地方公務員の転職理由の代表的なものに、「つぶしがきく能力がつかない」といったものがあります。
ITエンジニアとして働くことで、現代ではあらゆるところで利用されているシステムやIT製品の開発に必要な知識の取得や業務経験を積むことができます。
つぶしがきく能力を身につけたいなら、転職先の一つの選択肢として持っておくのも良いでしょう。
若い地方公務員は実は転職がしやすい!
わたしの経験上、実は20代の若い地方公務員は転職がしやすいと思っています。
確かに、地方公務員と民間企業の働き方は異なる部分が大きく、即戦力になるかどうかという観点からは評価がもらえないことの方が多いでしょう。

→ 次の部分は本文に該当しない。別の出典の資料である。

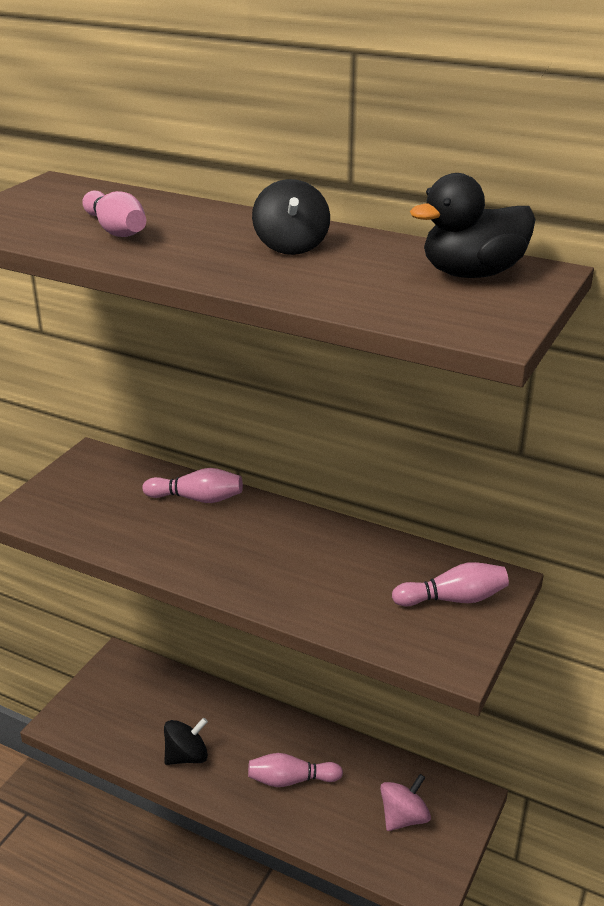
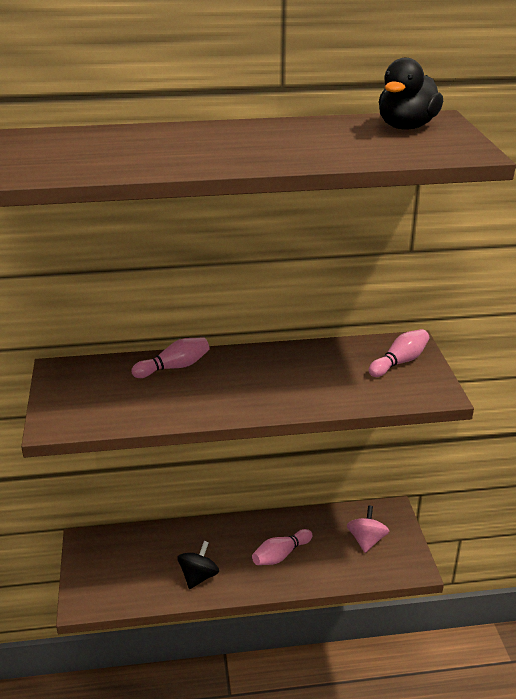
camera: 35 degrees left, 0 degrees up
(116, 230) = (139, 154): pink bowling pin -> none
(291, 246) = (276, 137): black spinning top -> none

しかし、わたしは転職活動を通して多くの企業の面接官とお話をしましたが、選考を通過した企業の面接官ほど、地方公務員のまじめさや勉強能力の高さを評価している傾向が強かったように思います。
地方公務員になるためには、民間企業と違い公務員試験に合格する必要がありますが、その実績は、公務員の人が想像している以上に高く評価され、勤勉さをアピールする指標としては絶大な力を持っているわけです。
感覚的には、特に大企業の面接官が公務員であることを評価してくれる傾向が強かったよう思います。
もちろん、そもそも公務員試験を知らない面接官もいましたので、必ずしも地方公務員であることが評価されるという保証はありませんが、公務員試験を合格したという実績は、転職活動においても武器になるということは覚えておくと良いでしょう。
周りの声やイメージに惑わされない転職を
地方公務員から民間企業への転職は難しいと言われる理由は、必ず未経験転職になるからであるということを説明しました。
一方で、20代の若い年齢の地方公務員は、むしろ地方公務員というだけで評価してくれる企業もあるということをお伝えしました。
未経験転職は、仕事の実用的なスキル以外で自分をアピールしないといけないので、転職のハードルが高くなりますが、地方公務員の場合、公務員試験に合格した実績も一つの武器になります。
地方公務員だから転職がしにくいという世間の声を鵜呑みにして転職をためらっていると、いつまでたっても転職に踏み切れません。
そして、未経験転職の場合、30代になってくると、自分の望み通りの転職が本当に難しくなってきます。
わたしも地方公務員をやめるときは反対の声も多く、転職すると後悔しないか心配になった時期もありましたが、実際に転職してみて後悔はしていません。地方公務員の世間一般的なイメージにはギャップがあると確信しています。
是非、少しでも迷っているなら転職活動だけでもしてみるところから始めてみてください!